Data to use —

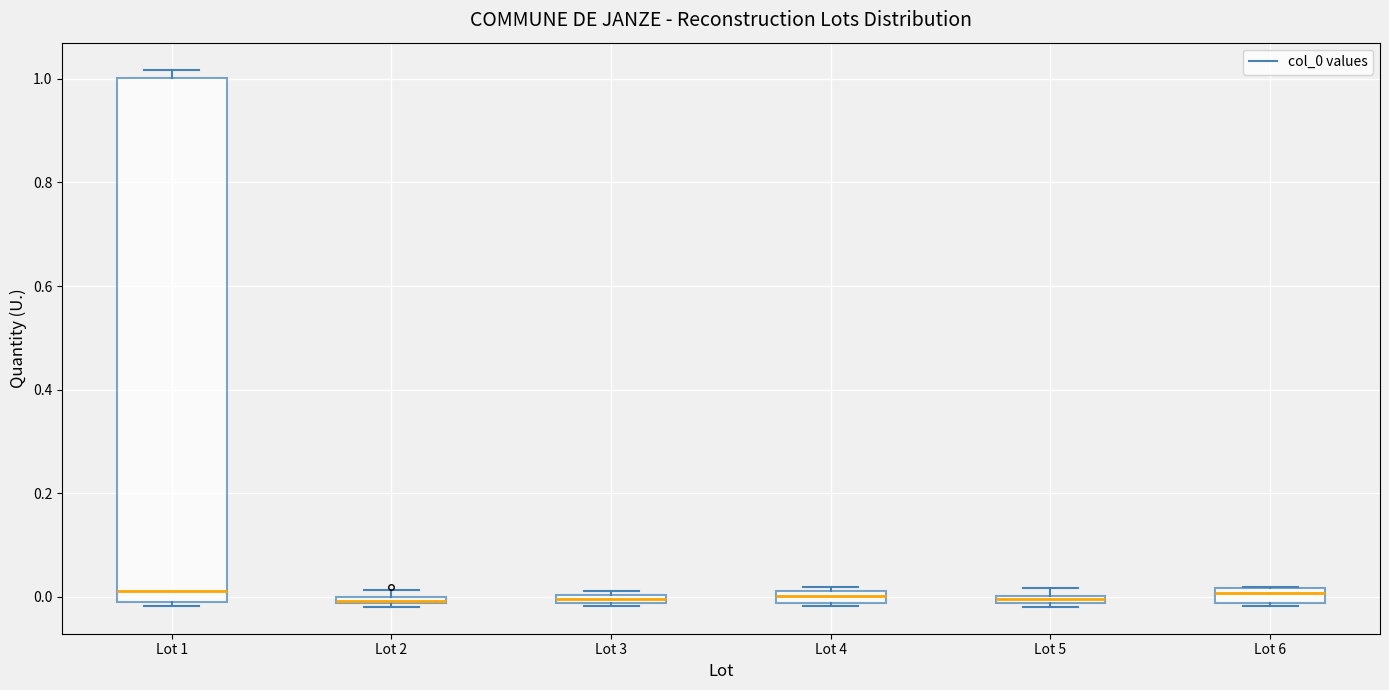

Comparing the boxes themselves (not the whiskers), which one is the tallest?

Lot 1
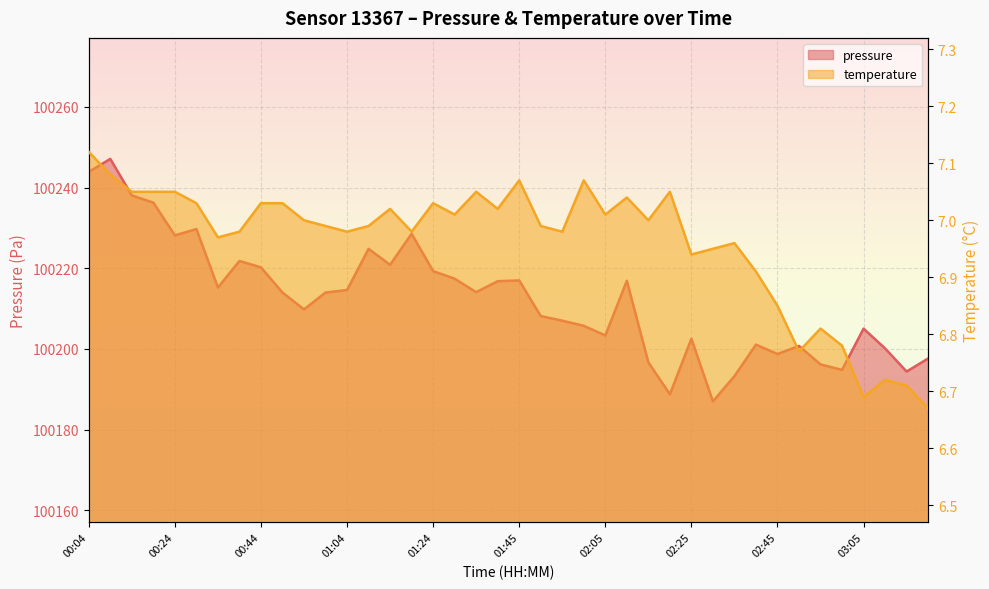

At 01:45, list the series in order from smallest to largest.

temperature, pressure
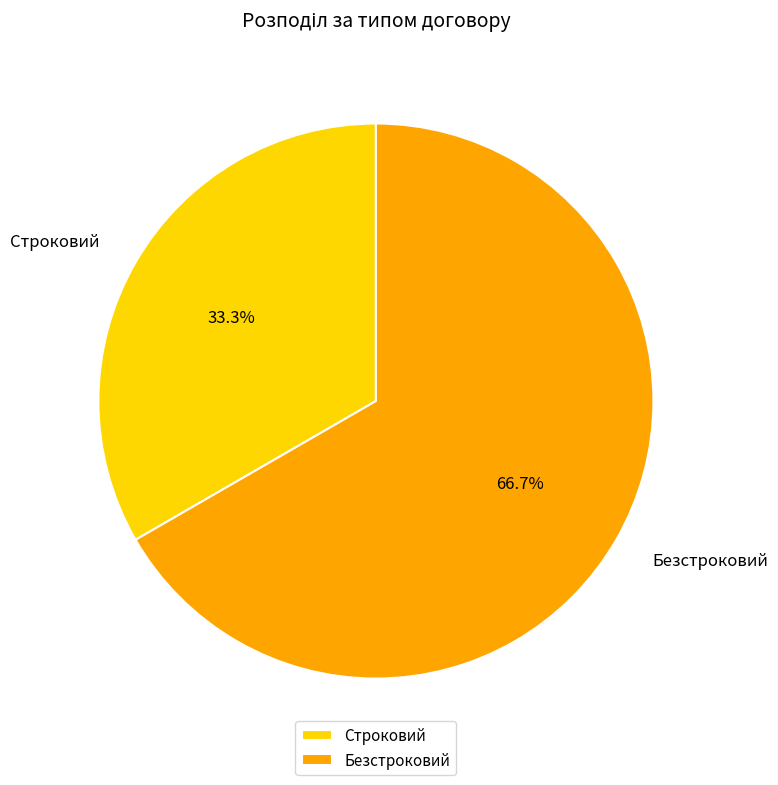

Which category has the biggest portion of the pie?

Безстроковий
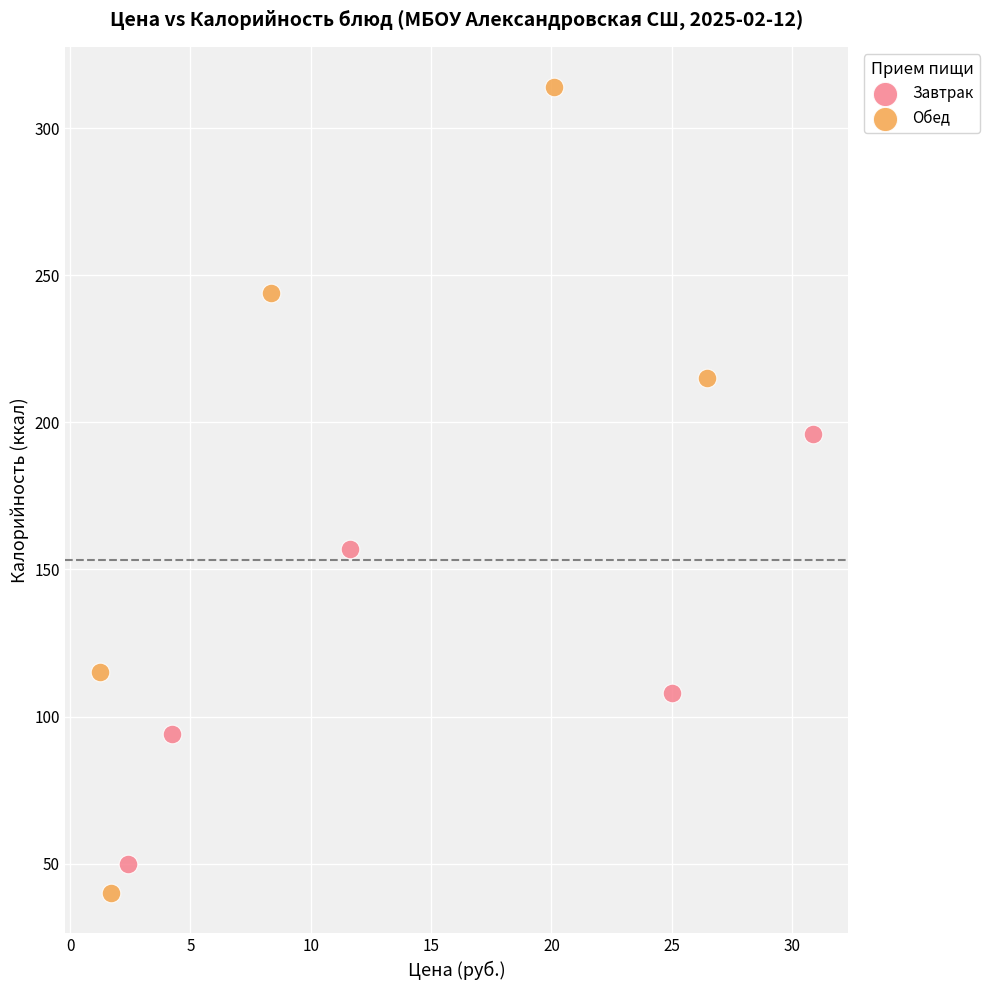

Which series has the largest Y range (max minus min)?

Обед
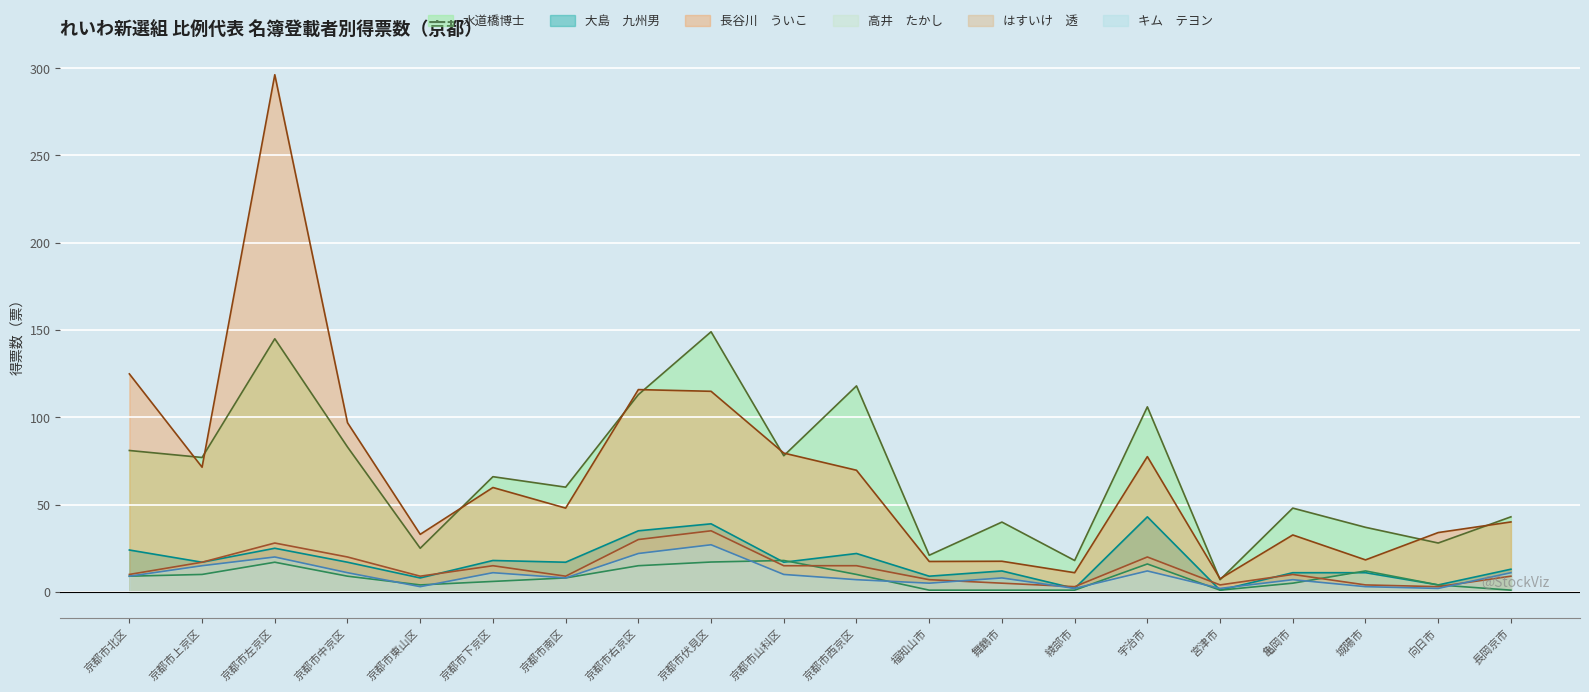

What is the minimum value for 水道橋博士?

7.0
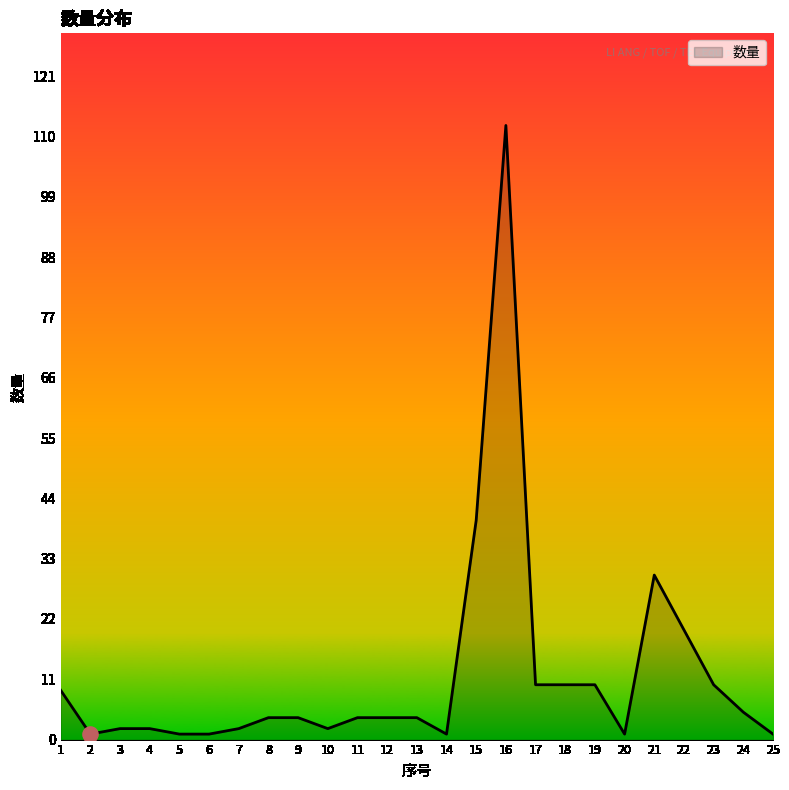

Between 21 and 7, which is larger?

21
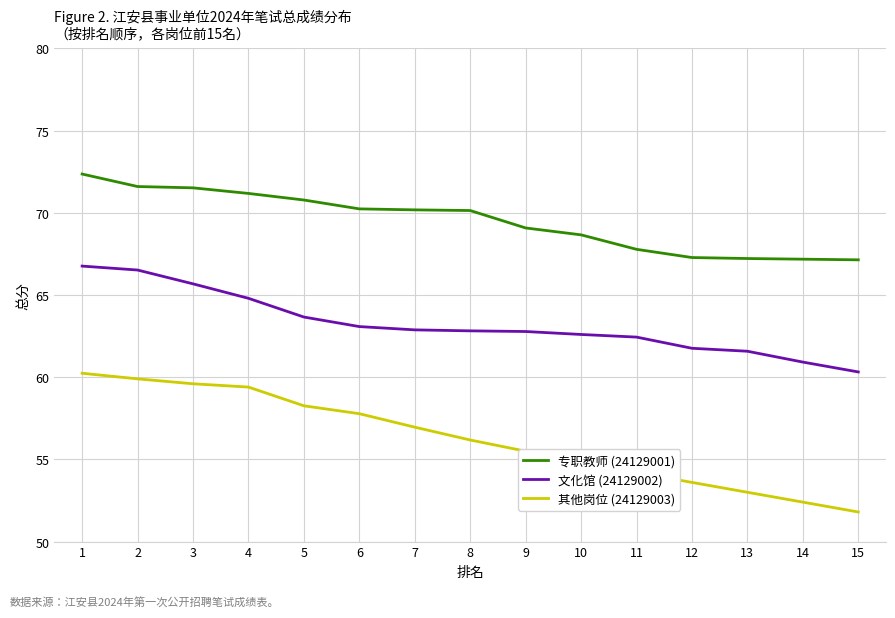

List the series in order of their peak value, highest first.

专职教师 (24129001), 文化馆 (24129002), 其他岗位 (24129003)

Exercise instructions — Change every "largest" in the lines above to "greatest", leaving everything else as it is, and omit the pictures from your answer.

Task result —
Comparing the boxes themselves (not the whiskers), which one is the tallest?

Lot 1

At 01:45, list the series in order from smallest to greatest.

temperature, pressure

Which category has the biggest portion of the pie?

Безстроковий

Which series has the greatest Y range (max minus min)?

Обед

What is the minimum value for 水道橋博士?

7.0

Between 21 and 7, which is larger?

21

List the series in order of their peak value, highest first.

专职教师 (24129001), 文化馆 (24129002), 其他岗位 (24129003)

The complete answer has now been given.